Clients often come to me with a simple, yet loaded, request, “help us be better at social media” More often than not what they’re talking about is increasing their digital presence without jeopardizing their credibility or reputation.
An important step in establishing a digital game plan is to choose a home base. What I mean by that, is pick a platform that will serve as your main source and destination for information/content/whatever it is you’re doing. Otherwise known as a Digital Home Base. This doesn’t mean you only use that platform to get your stuff out there. Most of the time I encourage people to use multiple platforms, but focusing on one place has a variety of benefits, some of which I’ve listed below because if I didn’t, that’d be kinda jerky.
1) It’s easier for you
One of the keys to running an effective digital media strategy is making it easy on yourself. Given how fast new products and online platforms come out these days it’s pretty easy to get overwhelmed. When you choose a home base you’re teaching yourself that, while you may be sharing your content on a variety of channels, it’s primarily coming from one source. When you start linking back to the original content it’s a good idea to diversify how you’re presenting it.
For instance, if you’re managing a blog, let’s say on Tumblr, your process would look like this:
a) post on Tumblr
b) link back to Tumblr post on social media channels (Facebook, twitter, linkedin, etc..)
c) change up the presentation of the link for each social media channel
2) Users Know Where To Go
You’re smart. Your users are smart. If all of your content is coming from one place your users will catch on. When all of your traffic is going to one main destination it opens up a world of possibilities in terms of customizing and assessing new and innovative digital media strategies.
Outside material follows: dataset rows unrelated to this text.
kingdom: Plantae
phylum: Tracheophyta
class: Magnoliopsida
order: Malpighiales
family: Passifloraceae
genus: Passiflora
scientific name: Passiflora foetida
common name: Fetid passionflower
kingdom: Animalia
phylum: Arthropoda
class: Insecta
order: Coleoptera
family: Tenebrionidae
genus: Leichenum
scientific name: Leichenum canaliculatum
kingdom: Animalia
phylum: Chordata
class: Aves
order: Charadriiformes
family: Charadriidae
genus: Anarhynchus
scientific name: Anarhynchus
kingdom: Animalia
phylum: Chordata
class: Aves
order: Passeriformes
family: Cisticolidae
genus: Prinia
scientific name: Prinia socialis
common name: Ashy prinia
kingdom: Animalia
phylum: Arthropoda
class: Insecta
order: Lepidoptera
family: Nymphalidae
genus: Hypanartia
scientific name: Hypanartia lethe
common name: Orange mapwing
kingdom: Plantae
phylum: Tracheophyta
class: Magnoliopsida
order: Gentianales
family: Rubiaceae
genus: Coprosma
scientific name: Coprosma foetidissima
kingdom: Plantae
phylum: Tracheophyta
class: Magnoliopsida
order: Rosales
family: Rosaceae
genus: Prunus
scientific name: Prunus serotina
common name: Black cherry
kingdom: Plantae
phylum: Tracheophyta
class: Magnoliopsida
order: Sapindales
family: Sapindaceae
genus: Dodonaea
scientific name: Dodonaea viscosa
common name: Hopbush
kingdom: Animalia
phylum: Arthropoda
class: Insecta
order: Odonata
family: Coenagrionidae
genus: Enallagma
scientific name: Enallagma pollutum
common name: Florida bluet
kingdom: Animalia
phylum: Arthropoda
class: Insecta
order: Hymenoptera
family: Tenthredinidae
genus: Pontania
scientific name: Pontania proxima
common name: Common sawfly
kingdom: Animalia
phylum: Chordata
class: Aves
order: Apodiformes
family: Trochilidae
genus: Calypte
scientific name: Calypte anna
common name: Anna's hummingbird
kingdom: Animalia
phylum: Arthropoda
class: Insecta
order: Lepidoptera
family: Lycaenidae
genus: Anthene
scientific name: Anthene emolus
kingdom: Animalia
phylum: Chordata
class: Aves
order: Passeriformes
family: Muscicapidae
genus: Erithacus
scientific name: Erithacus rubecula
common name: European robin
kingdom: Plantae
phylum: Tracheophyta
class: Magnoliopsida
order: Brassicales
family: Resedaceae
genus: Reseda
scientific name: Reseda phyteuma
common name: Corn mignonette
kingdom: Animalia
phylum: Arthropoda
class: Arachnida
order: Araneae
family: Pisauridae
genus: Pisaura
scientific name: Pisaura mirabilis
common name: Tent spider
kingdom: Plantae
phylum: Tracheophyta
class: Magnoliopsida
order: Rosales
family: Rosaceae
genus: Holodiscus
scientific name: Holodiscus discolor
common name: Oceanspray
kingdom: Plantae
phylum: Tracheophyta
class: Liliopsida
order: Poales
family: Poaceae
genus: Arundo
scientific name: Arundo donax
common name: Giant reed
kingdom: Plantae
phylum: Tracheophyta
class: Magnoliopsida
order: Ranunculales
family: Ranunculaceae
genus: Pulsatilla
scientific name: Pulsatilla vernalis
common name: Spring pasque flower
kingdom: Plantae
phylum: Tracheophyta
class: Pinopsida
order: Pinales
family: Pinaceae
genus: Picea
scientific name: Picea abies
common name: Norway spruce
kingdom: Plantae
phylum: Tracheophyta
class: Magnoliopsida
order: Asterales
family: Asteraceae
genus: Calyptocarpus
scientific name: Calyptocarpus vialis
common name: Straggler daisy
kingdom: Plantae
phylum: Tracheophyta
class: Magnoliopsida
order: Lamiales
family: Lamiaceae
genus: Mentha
3) Gauge the success of your digital strategies
Now that your users know where to go, you can get set up with an analytics tool. This allows you to dig down and see statistics such as who your main referrers are, bounce rate, the amount of time users are spending on pages and now even real-time and in-page analytics. If you’re scatter shotting and dispersing your traffic all over the place it becomes much harder to get a clear picture of what’s actually going on. That’s not to say it’s impossible, but if most of your traffic is going to a WordPress site it’s much easier to monitor then if users are being sent every which way.